Ana Paula Alves Ribeiro and Cristiano Cardoso
Photographs: Cristiano Cardoso, Zaíra Bosco and Ana Paula Alves Ribeiro.

Present in the calendar of religious celebrations in the City of Rio de Janeiro in two distinct moments of the year, the tributes to Iemanjá also have distinct meanings. While the celebration that takes place on Copacabana Beach on New Year’s Eve reflects a rite of passage, the one that happens on February 2nd – and is the object of this photographic essay – is intended only to please the Queen of the Sea. The first is about the start of a new year and the countless new possibilities that it brings, and the latter is a moment to lavish Iemanjá with gifts. The procession meets at Cinelândia, in downtown Rio – a place of economic, cultural, legal and political significance.

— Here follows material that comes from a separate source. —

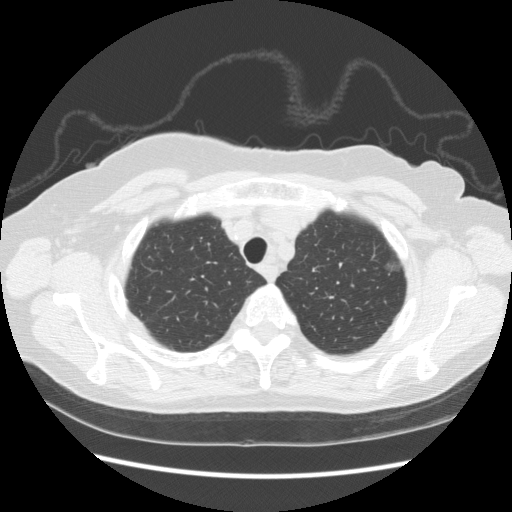
Axial slice from a low-dose chest CT screening exam, first (baseline) screen, lung window (W 1500 / L -600 HU), 2.5 mm slice thickness, standard (soft-tissue) reconstruction kernel (STANDARD), slice 30 of 247 in the series. Female participant, aged 73 years at enrolment. Former smoker at enrolment.
- Lesion marked by an expert reader, box from (x=371, y=233) to (x=412, y=281) px.
- The screening reader recorded 3 non-calcified nodules or masses ≥4 mm on this exam (left upper lobe, left upper lobe, left upper lobe); which of them this box marks is not recorded.
- Official screen result: positive, change unspecified: nodule(s) >= 4 mm or enlarging nodule(s), mass(es), or other non-specific abnormalities suspicious for lung cancer.
- Later outcome: lung cancer diagnosed 445 days after this screen — bronchiolo-alveolar adenocarcinoma, NOS, left upper lobe, well differentiated (G1), stage IA (AJCC 6th edition), 10 mm at pathology.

From there, it follows to Praça XV square, where devotees can use the barges and send their gifts off towards the Guanabara Bay.

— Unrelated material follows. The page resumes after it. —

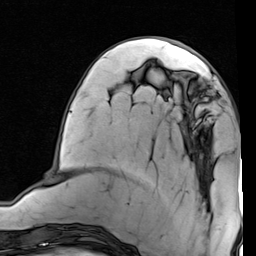
Breast MRI (dynamic contrast-enhanced), one axial slice; position 27 of 80 along the scan axis; cropped to one breast; dynamic contrast-enhanced series, time point 2 of 7 at this slice position (early post-contrast); 1.5 T; TE 2 ms, TR 5.1 ms; 256 × 256 image matrix, field of view 180 × 180 mm. Female patient.
Outlined on this slice (semi-automatically segmented with operator editing):
- enhancing-tissue mask used for the functional tumour volume (all voxels passing the contrast-enhancement thresholds inside the analysis volume; usually the tumour): box from (x=178, y=77) to (x=208, y=135) px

It is a peculiar date, because stores are open and people are working on weekdays. That gives the celebration a singular importance, since, in addition to gathering a large number of people who are there for religious reasons and who come specifically to pay homage to Iemanjá, bystanders and passersby also seize the opportunity to join in and leave Her their gifts. Flowers, notes, small bottles of perfume and trinkets are often found in the baskets they bring for Her. Drumming, chanting, dancing and partying are expressions of their tributes. Our collection of photos endeavors to show this moment of devotion.